Escarpeta: As an actor, one of the worst things you can do is not trust the people behind the camera, and trust that they’re doing their jobs. It feels good to know that he knows his work so well. I think it’s the same thing with him with us – he trusts us as actors to do what we do.
Can you talk about how you prepared for working with the 3D cameras?
Escarpeta: I was completely oblivious to the world of 3D, as far as the cameras are concerned. I didn’t know anything about it. I’ve talked to the camera guys, and they’ve explained to me how the different lenses work. Things like that. One of the things that I thought was extremely cool that they did when we first got here was they did 3D tests where they put us in hair and makeup all that stuff and then we literally stand behind this blank slate, and the cameras look at us from different angles, and they find what angles they like, what angles they don’t like, what colors work for you, what colors don’t work, put him in this shirt, yeah, this works better. And all these things came together, so now… I wouldn’t say that I’m a seasoned veteran with 3D, but I definitely have a higher appreciation for it, and – I guess the layman’s term is – how pretty it will look. [Laughs.]

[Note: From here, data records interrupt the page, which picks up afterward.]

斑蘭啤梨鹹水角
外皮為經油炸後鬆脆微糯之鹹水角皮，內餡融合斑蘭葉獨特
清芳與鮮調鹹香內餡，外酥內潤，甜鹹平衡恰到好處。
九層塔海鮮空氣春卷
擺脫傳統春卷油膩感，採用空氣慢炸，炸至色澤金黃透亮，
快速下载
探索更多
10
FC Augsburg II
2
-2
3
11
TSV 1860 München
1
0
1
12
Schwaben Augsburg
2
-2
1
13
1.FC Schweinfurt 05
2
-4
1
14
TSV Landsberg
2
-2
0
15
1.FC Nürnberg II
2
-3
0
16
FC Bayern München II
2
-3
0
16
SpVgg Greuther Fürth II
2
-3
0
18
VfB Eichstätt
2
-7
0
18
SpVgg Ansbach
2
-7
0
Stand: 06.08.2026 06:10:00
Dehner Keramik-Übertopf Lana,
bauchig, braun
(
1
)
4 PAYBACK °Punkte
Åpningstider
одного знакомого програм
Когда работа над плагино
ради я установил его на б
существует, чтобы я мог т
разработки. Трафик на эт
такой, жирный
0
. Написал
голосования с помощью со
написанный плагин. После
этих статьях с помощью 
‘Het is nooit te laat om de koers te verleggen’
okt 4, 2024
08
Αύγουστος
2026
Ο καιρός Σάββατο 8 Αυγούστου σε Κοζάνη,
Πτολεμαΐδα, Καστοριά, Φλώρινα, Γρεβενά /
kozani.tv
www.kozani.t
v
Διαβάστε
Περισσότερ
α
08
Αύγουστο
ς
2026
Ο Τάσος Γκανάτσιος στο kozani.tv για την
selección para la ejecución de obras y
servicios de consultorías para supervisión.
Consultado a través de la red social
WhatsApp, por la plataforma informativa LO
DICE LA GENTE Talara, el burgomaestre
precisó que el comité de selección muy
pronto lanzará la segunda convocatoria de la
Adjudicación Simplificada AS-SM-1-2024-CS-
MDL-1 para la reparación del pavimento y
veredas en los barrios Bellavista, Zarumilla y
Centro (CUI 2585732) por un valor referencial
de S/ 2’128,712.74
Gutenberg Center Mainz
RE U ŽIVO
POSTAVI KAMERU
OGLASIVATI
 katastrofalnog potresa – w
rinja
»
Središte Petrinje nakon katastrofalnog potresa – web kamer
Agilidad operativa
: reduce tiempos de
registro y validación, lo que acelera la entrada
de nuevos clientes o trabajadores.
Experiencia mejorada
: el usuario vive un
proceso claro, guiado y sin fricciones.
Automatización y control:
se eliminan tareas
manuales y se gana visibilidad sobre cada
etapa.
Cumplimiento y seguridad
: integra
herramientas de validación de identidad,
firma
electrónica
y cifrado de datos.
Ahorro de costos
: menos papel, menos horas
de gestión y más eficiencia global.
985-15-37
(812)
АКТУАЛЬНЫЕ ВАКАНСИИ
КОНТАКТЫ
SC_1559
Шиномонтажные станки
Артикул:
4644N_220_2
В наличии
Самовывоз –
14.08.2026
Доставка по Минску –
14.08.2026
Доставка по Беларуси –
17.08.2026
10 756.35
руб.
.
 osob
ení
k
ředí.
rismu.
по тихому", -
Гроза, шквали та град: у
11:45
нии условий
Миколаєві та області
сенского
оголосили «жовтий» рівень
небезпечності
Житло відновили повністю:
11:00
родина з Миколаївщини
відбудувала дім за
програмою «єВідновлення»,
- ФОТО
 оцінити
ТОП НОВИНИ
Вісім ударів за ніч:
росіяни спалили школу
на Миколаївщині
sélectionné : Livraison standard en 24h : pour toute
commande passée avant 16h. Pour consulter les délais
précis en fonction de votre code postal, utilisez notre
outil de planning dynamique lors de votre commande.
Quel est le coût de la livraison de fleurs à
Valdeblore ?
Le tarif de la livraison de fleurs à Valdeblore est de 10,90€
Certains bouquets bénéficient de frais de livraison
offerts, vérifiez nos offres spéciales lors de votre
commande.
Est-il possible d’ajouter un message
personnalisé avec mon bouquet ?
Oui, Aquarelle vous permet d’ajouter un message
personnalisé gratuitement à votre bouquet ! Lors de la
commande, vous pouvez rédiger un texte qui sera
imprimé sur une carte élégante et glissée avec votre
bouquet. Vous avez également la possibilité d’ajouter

Are you guys in costume now?
MacInnes Wood: Oh, yeah.
Escarpeta: I’m not.
MacInnes Wood: I’m gonna wear this outfit around. [Laughs.]
Escarpeta: When you guys see me in costume, I’m layered up. The costumer knows that Arlen has a very low tolerance for cold, and I’m literally layered up like you wouldn’t believe.
What are the pros and cons of being in the city of Vancouver?
MacInnes Wood: It’s funny – I now live in L.A., but I used to live in Vancouver. I’m Canadian from Windsor, Ontario, but I lived here for eight months. It’s always so funny, because you leave the country to end up working back in the country. That’s always how it goes. I love being back here. I love being here and I love working here.
Escarpeta: I’m from Belize. Born in Belize, grew up in L.A. The weather here murders my body. Aside from that, the only other con – I’m requesting that the Grouse Grind… it killed. Do you guys know about the Grouse Grind? The Grouse Grind, you walk up a mountain. It’s 1.8 miles straight up. I love to work out. I’m a super-athletic guy. I love sports. What I needed was a couple more signs to tell me that I was doing great. Because what happens is you get three signs: one quarter of the way, half way, three quarters, and then you’re there. In between that time, every time you look up it’s like you are never, ever going to reach the top. Mentally, the Grouse Grind absolutely defeated me. To this day, every time I step on stairs I think about the Grouse Grind. It was fun, and I’m glad that I did it, but I walked into it not knowing what I was getting into. And now that I know, I’ve become an advocate. “Should I do it?” “No, no. Don’t do it!” [Laughs.]
How long did it take you?
Escarpeta: It was myself, Emma, P.J., and Nick; and P.J. had a hurt leg, so God bless that guy. Nick, Emma and myself made it in like an hour and five minutes or something. Then P.J., we had to leave him. We were there with him, and then he was like, “You know what, guys? Go. I’m just gonna hold you up.” We were like, “Alright, and we left him.” But he made friends. On the Grouse Grind you make tons of friends, walking up there… Those are the only cons I have regarding Vancouver. Other than that – beautiful city, love the food, love the music, love the people. It’s been good. I’m gonna miss it when I go home.
What else can you tell us that’s cool about the movie that we should know?
Escarpeta: I can say tons of stuff. [Laughs.]
The whole thing in the ‘80s or ‘90s was that the black guy gets it first. Is that addressed in this movie at all?
Escarpeta: That’s the ongoing joke – that the black guy dies first. In Friday the 13th I didn’t die first, and I got to fight back. So we made ground in Friday the 13th. I think I might make a little more ground here. I won’t say if I die first or die last, or in the middle, or someplace in between.
 I don’t know if it’s addressed necessarily, because the characters are… Once the order gets picked for who dies, we kind of go from there; and there’s only so much you can do to outrun death. So I don’t think it’s necessarily addressed in that sense.